This post has been adapted from raw notes within my personal journal, hence it will be a little more helter-skelter than conventional posts.
I have spent the last few days delving into the possibilities of designing a new material that could improve the efficiency of electrical motors. This is of course timely, we have the right collaborators and its something different to the AIoT-related work. But frankly, being a little sleep-deprived with the arrival of a baby; I needed a reprise from the high-peaks of Fermi levels and elusive action of Van Vleck paramagnetism. A fly landed on my desk. Thank you, my mind relieved to be grounded in everyday matters again. Time for a coffee break. Later that evening, I reflected on an image I took with my microscope of a fly's wing, a few months prior. It seems we will need curiosity and ingenuity in equal portion if we are to succeed in developing truly regenerative solutions for the future. But in many instances, the regenerative solutions we seek are much closer than we think. Feynman's reflection rings true once more;
“Everything is interesting if you go into it deeply enough.” - Richard Feynman (one of the great physicists of our time)

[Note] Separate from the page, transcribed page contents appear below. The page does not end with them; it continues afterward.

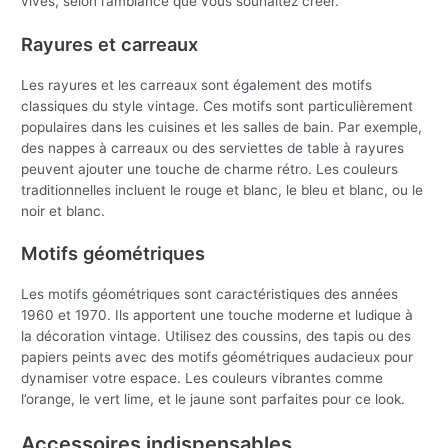
vives, selon l’ambiance que vous souhaitez créer.
Rayures et carreaux
Les rayures et les carreaux sont également des motifs
classiques du style vintage. Ces motifs sont particulièrement
populaires dans les cuisines et les salles de bain. Par exemple,
des nappes à carreaux ou des serviettes de table à rayures
peuvent ajouter une touche de charme rétro. Les couleurs
traditionnelles incluent le rouge et blanc, le bleu et blanc, ou le
noir et blanc.
Motifs géométriques
Les motifs géométriques sont caractéristiques des années
1960 et 1970. Ils apportent une touche moderne et ludique à
la décoration vintage. Utilisez des coussins, des tapis ou des
papiers peints avec des motifs géométriques audacieux pour
dynamiser votre espace. Les couleurs vibrantes comme
l’orange, le vert lime, et le jaune sont parfaites pour ce look.
Accessoires indispensables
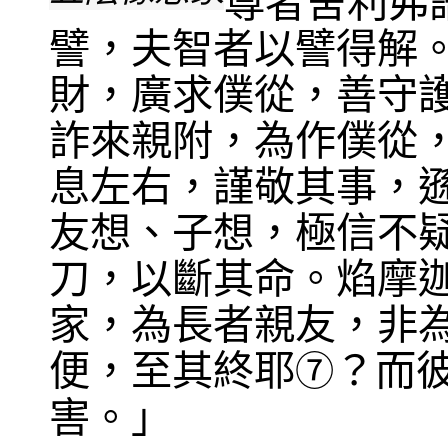
尊者舍利弗
譬，夫智者以譬得解
財，廣求僕從，善守
詐來親附，為作僕從
息左右，謹敬其事，
友想、子想，極信不
刀，以斷其命。焰摩
家，為長者親友，非
便，至其終耶
？而
⑦
害。」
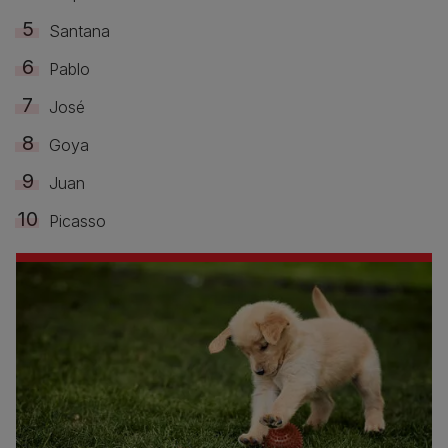
Santana
Pablo
José
Goya
Juan
Picasso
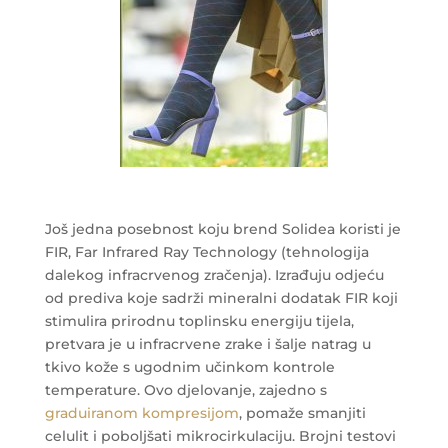
Još jedna posebnost koju brend Solidea koristi je
FIR, Far Infrared Ray Technology (tehnologija
dalekog infracrvenog zračenja). Izrađuju odjeću
od prediva koje sadrži mineralni dodatak FIR koji
stimulira prirodnu toplinsku energiju tijela,
pretvara je u infracrvene zrake i šalje natrag u
tkivo kože s ugodnim učinkom kontrole
temperature. Ovo djelovanje, zajedno s
graduiranom kompresijom
, pomaže smanjiti
celulit i poboljšati mikrocirkulaciju. Brojni testovi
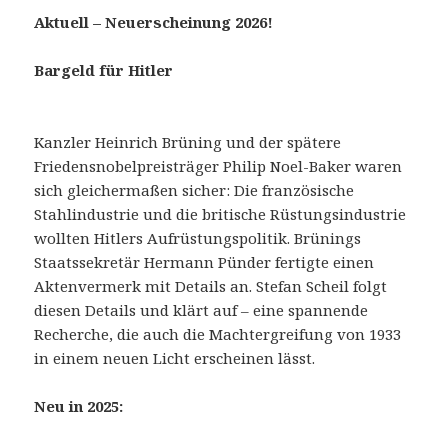
Aktuell –
Neuerscheinung 2026!
Bargeld für Hitler
Kanzler Heinrich Brüning und der spätere
Friedensnobelpreisträger Philip Noel-Baker waren
sich gleichermaßen sicher: Die französische
Stahlindustrie und die britische Rüstungsindustrie
wollten Hitlers Aufrüstungspolitik. Brünings
Staatssekretär Hermann Pünder fertigte einen
Aktenvermerk mit Details an. Stefan Scheil folgt
diesen Details und klärt auf – eine spannende
Recherche, die auch die Machtergreifung von 1933
in einem neuen Licht erscheinen lässt.
Neu in 2025:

I've always had a pretty healthy relationship with flies, even when I lived in Australia. Clearly, my nostrils and ears were illegal territories for these persistent little creatures, but aside from that, I was fairly content with their chaotic flight paths. Occasionally, one would land on my arm and for a very brief moment, it would dance to the anticipation of being flicked away. They were the true masters of "just in time", claiming the label a few millennia before Toyota. I can also appreciate how people wished they were "not in time", as if banished to another dimensional reality. In fact, this may have really happened at CERN, the fly drawn to a stray muon and suddenly sucked into a mini 'quantum' black hole, to only then be spat out a few lightyears away. A harsh demise.
In the ingenious observance of the comedian, Bill Bailey, the British tend to approach challenges, such as a swarm of flies, through the aperture of "things could be much worse". This is equally true for the common house fly. To my mind, their annoyance is dwarfed relative to the unnerving, Mosquito. Unfortunately, the dragon-born blood of the Welsh is like an elixir to these little buzz-biters. My mother also told me recently that one should eat Marmite, since it has been proven to be a natural deterrent. Ironic really, that Mosquitos are only repelled by something as equally divisive and polarising, Marmite. But let us not digress, these flies are far more fascinating than one initially realises. They could also guide us towards developing truly green transport solutions. If we really want fuel efficiency (whether synthetic, bio-derived or hydrogen-infused), our smaller transport products may need to grow hair. Such furry surfaces could also reduce sound pollution at rail platforms, streets and surrounding airports, as Moths would testify.
The arrival of autumn this past week has further echoed this new simple truth about regeneration, "we need not look far for solutions". I recently picked up my children on a Friday and weather permitting, I often go to the park for a twenty minute run-around or game of tag - whatever seems to be the flavour of the day. It was raining this particular Friday, but having been raised in the hills of North Wales, I have cultivated a deep-rooted fondness for rain, so this was not going to spoil our fun. Amidst the game of tag with their friends, my daughter found a leaf on the ground that was covered in rain droplets. What was truly remarkable, was that the underside of the leaf was completely hydrophobic. We tilted the leaf against the gentle rain and the droplets beaded perfectly and the leaf resembled the perfect rain barrier.
As a man who wore his previous GoreTex jacket for 16 years, with proofing knowledge to suit and hours spent on Munros and Mountains, it taught me to appreciate the technicalities of waterproof garments. Despite multi-million R&D budgets within the outdoor clothing sector and existing biomimicry understanding (e.g. "The Lotus Effect"), why has nobody mimicked what has been beneath our feet? I often wonder if our reliance on a particular technological paradigm, whether it be coal, iron or oil, has been both liberator and restrictor. It seems our current reliance on oil-based derivatives hampers our ability to rapidly adopt new novel technologies that are nature-inspired and truly ecological.
I have little knowledge about the latest textile developments, but I have some experience with the development of novel composites and resins (for carbon-fiber). If the technical aptitude in these domains is anything to go by, I am convinced that we could mimic the surface texture and topology of a dried leaf in modern outdoor clothing, with the flexural characteristics to suit. Maybe it will be next year's entry from Patagonia, they seem to be taking serious strides within the sustainability space.
In the meantime, I might make a trial jacket with my kids, taking an old cotton jacket and lining its exterior with layered duck-tape fastened leaves. An excellent project for a rainy autumn day. It could be an epic fail, but the gains of learning from failure outweigh the prospect of being a bit soggy in the forest for a few hours whilst exploring with the kids. A note to self in this regard - pack a flask of hot chocolate, bread rolls, some matches and a few swiss-Cervelas sausages, as morale-boosters.
Thanks for reading. These raw journal notes are excerpts from my personal journal, which have been merged into a very brief blog entry. There is little time to polish or research, just musings as they were begotten.